SCOTUS Offers Hope for Juvenile Offenders Sentenced to Life in Prison
TALLAHASSEE, Fla. - There's new hope that more than 2,000 people sentenced to life in prison for crimes they committed as juveniles may not have to spend the rest of their lives in prison.
Many received automatic life sentences for murders, without consideration of their youth or other factors. But on Monday, the U.S. Supreme Court held that a 2012 decision barring mandatory life without parole for child offenders applies retroactively.
Nate Balis, director of the Annie E. Casey Foundation's juvenile-justice strategy group, said the ruling takes into account what numerous studies have shown about the teenage brain.
"It sends a critical message that all children, even those who've committed the worst crimes, are different from adults," he said, "and we know this."
A spokesperson for the Florida Juvenile Justice Association said the ruling supports research that shows the adolescent brain isn't fully developed until the mid-20s. Last year, Florida's highest court also ruled unanimously that all Florida juveniles convicted of homicide who received automatic life sentences must be re-sentenced under a state law passed in 2014.
Balis said the ruling represents a positive step in the juvenile-justice system, recognizing that most adolescents have the capacity for change and rehabilitation.

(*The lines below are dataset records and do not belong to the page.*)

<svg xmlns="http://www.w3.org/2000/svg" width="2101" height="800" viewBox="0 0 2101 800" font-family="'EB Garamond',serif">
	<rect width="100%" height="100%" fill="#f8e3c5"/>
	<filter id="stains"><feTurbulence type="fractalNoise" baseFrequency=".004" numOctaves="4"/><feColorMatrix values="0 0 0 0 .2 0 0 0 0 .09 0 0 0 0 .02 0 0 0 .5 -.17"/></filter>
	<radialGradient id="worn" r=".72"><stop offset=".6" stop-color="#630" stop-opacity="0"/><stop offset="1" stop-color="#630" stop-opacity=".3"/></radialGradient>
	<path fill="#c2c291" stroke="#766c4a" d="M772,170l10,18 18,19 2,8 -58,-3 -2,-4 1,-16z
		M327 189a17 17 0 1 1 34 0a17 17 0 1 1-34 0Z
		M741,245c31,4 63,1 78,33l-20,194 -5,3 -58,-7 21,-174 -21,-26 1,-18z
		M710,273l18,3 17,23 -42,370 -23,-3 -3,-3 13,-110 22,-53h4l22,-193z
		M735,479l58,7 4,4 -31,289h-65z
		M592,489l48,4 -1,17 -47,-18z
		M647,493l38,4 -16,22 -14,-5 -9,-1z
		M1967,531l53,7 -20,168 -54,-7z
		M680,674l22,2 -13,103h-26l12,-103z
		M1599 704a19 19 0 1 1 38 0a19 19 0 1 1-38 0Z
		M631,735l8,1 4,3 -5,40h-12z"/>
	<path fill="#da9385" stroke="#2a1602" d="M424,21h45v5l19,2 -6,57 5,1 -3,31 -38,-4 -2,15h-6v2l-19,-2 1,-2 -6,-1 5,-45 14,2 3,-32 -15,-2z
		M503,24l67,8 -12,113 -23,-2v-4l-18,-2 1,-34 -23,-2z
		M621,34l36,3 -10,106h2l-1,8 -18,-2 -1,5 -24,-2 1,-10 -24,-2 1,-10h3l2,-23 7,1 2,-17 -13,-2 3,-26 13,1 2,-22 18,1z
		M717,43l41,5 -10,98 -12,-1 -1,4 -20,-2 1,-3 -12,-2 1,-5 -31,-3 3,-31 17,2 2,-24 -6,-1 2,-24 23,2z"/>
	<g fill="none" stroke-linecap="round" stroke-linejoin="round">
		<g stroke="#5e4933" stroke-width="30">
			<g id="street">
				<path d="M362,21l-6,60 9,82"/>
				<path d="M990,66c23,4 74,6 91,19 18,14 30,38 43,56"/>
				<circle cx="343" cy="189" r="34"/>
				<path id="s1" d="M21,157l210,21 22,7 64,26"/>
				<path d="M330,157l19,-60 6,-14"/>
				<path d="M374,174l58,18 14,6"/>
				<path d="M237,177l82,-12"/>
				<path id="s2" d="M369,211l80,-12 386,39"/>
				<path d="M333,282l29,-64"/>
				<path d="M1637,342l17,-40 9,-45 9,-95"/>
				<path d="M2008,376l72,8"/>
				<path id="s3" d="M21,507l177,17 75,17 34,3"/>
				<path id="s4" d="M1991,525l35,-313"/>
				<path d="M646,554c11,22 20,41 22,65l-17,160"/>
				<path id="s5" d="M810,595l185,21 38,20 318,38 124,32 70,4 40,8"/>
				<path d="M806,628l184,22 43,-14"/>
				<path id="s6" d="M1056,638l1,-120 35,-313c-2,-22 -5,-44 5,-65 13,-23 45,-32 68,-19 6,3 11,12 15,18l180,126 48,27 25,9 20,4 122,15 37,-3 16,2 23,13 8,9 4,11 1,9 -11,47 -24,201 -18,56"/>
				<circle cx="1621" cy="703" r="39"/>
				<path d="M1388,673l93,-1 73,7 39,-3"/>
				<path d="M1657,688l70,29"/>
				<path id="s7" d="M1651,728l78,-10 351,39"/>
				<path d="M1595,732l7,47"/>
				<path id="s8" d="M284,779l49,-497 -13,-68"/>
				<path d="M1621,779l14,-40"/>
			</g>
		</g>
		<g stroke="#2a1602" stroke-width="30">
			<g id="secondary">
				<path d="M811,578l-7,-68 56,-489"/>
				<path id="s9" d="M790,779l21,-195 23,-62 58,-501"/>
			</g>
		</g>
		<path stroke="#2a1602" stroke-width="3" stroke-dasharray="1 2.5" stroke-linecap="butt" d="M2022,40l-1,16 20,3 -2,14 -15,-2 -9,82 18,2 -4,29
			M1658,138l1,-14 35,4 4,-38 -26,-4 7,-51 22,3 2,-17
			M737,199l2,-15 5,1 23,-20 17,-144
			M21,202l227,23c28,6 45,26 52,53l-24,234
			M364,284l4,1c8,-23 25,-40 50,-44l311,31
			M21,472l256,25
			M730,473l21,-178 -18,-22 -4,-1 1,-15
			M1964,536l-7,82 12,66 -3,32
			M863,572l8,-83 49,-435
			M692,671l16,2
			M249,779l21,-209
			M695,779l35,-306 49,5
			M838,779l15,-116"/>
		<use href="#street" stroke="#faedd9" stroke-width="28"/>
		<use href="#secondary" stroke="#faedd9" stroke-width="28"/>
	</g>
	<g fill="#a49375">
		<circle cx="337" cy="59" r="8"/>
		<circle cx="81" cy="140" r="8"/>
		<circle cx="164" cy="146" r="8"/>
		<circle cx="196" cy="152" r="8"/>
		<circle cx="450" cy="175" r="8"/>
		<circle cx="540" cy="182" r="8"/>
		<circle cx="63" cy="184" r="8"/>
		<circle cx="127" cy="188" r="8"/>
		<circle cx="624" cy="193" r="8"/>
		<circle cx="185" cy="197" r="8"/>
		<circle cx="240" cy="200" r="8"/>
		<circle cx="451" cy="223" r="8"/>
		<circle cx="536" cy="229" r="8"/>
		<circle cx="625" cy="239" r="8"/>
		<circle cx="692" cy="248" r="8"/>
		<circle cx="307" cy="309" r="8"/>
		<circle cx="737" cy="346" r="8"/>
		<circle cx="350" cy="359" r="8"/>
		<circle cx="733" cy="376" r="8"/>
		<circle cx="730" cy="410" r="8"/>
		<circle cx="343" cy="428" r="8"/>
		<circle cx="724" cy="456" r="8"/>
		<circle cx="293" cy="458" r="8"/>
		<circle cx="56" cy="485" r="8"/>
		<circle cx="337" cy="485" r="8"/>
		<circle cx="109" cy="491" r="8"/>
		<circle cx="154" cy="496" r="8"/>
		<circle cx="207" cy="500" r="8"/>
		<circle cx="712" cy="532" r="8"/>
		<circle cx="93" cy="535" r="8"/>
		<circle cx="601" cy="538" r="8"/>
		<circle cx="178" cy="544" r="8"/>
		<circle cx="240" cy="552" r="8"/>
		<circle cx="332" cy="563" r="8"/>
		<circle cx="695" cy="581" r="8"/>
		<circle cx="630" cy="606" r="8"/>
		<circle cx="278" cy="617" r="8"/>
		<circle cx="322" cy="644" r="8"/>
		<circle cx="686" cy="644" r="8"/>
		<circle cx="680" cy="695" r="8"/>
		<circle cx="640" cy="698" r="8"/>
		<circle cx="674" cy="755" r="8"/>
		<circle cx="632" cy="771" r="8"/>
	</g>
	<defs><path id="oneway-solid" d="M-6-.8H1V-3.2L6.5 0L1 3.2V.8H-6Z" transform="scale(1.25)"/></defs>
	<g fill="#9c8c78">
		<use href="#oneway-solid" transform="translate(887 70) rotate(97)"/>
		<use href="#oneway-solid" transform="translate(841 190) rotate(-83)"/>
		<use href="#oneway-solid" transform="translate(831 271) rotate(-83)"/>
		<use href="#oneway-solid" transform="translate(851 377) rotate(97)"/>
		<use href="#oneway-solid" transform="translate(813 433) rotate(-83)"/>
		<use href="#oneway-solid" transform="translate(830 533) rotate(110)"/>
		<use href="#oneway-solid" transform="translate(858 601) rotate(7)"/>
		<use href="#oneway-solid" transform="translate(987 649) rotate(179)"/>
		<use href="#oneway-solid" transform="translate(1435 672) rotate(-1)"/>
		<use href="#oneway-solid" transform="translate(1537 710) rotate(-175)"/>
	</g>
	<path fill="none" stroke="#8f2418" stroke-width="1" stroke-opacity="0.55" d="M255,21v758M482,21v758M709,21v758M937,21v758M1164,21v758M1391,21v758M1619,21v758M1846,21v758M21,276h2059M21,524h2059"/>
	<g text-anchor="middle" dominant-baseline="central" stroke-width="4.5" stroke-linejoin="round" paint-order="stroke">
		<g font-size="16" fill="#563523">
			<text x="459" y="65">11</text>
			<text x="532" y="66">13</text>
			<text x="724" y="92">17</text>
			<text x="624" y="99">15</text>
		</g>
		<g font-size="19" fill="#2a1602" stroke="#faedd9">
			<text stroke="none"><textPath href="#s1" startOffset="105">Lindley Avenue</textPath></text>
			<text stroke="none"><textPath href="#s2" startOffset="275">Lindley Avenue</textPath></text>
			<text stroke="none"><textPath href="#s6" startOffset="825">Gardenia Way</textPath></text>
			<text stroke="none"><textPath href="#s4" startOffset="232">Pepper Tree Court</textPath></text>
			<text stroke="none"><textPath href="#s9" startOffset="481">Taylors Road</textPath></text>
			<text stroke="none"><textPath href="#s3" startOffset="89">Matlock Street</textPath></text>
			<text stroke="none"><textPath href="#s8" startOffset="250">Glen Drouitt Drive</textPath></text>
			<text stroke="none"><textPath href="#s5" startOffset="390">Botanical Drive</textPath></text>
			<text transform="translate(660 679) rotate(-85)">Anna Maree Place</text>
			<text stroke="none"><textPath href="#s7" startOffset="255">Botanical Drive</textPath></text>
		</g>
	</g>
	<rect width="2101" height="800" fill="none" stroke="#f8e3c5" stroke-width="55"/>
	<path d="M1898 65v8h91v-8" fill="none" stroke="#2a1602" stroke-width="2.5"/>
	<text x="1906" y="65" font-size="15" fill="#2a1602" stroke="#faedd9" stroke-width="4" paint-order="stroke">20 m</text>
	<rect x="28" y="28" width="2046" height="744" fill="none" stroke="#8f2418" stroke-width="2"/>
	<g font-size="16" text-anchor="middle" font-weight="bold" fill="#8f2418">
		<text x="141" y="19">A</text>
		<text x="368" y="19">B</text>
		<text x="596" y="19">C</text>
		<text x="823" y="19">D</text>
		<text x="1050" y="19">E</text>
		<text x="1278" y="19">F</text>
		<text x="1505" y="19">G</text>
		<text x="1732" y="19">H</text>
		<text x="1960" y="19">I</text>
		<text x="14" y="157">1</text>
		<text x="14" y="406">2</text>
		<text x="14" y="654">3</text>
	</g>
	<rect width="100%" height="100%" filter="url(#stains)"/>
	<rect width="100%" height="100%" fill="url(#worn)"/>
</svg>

"It raises questions about any laws that transfer young people for decisions that they made - for the worst day that they had as a 15- or 16-year-old, or a 14-year-old - that transfers them to an adult system that's not equipped to work with them," he said.
Florida is one of nine states that, together, account for more than 80 percent of all juvenile sentences of life without the possibility of parole, according to a recent report.
Meanwhile on Monday, President Obama announced a series of criminal-justice reforms he plans to take through executive action, including a ban on the use of solitary confinement for juveniles in federal facilities.
The ruling is online at supremecourt.gov.